◆ **About this task**:
Find every line in the records that contains the word "there", and copy each of those lines.

*** Records for the task

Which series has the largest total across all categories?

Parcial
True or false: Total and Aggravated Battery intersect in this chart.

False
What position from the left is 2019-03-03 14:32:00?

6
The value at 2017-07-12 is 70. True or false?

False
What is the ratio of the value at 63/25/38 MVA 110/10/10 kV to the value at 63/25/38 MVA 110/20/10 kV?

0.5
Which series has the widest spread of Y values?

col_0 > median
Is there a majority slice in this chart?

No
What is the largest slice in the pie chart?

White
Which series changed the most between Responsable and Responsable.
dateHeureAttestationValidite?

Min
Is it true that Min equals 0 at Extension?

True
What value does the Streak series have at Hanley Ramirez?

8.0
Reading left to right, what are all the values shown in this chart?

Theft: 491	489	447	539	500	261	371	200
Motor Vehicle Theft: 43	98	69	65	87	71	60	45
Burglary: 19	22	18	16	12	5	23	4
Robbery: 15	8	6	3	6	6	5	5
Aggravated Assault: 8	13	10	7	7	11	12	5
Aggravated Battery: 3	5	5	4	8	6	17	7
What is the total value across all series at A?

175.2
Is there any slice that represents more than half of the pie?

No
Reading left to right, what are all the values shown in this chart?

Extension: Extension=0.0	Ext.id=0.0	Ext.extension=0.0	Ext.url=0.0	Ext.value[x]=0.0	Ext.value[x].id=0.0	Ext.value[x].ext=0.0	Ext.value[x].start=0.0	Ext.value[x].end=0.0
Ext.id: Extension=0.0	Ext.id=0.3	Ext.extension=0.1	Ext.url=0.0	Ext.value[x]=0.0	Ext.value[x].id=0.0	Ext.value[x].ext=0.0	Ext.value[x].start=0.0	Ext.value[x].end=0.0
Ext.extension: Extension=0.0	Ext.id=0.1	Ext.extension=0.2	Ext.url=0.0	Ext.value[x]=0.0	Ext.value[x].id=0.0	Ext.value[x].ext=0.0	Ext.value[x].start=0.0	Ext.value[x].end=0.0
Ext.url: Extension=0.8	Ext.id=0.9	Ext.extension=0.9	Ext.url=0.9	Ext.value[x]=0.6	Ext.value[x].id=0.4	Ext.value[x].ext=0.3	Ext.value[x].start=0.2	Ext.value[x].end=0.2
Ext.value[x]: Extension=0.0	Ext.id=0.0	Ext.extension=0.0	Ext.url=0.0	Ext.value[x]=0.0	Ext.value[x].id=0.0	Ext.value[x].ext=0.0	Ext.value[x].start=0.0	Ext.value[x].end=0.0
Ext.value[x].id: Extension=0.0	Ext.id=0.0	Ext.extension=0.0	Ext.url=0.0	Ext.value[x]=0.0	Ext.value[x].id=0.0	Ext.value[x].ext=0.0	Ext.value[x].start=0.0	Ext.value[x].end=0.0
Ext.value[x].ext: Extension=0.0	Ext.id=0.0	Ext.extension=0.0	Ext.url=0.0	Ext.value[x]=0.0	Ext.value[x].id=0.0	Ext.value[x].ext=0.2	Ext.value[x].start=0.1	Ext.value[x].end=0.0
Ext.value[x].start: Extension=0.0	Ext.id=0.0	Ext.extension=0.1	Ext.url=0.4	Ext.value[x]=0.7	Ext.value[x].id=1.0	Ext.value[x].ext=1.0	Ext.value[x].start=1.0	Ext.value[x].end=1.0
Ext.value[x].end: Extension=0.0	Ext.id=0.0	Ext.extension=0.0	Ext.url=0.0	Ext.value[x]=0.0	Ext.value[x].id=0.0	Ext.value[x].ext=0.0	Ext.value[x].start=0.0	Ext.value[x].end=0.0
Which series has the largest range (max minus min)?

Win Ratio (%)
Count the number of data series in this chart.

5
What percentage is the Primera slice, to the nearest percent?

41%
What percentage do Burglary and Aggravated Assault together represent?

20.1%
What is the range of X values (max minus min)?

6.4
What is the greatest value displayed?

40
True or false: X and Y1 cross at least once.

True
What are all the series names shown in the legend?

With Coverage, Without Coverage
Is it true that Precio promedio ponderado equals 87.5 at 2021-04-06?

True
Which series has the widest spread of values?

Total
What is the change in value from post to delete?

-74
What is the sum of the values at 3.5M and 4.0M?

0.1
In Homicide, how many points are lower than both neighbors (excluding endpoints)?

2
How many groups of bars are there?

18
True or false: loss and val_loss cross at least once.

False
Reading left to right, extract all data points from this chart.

******

◆ **Solution for this task**:
Is there a majority slice in this chart?
Is there any slice that represents more than half of the pie?
How many groups of bars are there?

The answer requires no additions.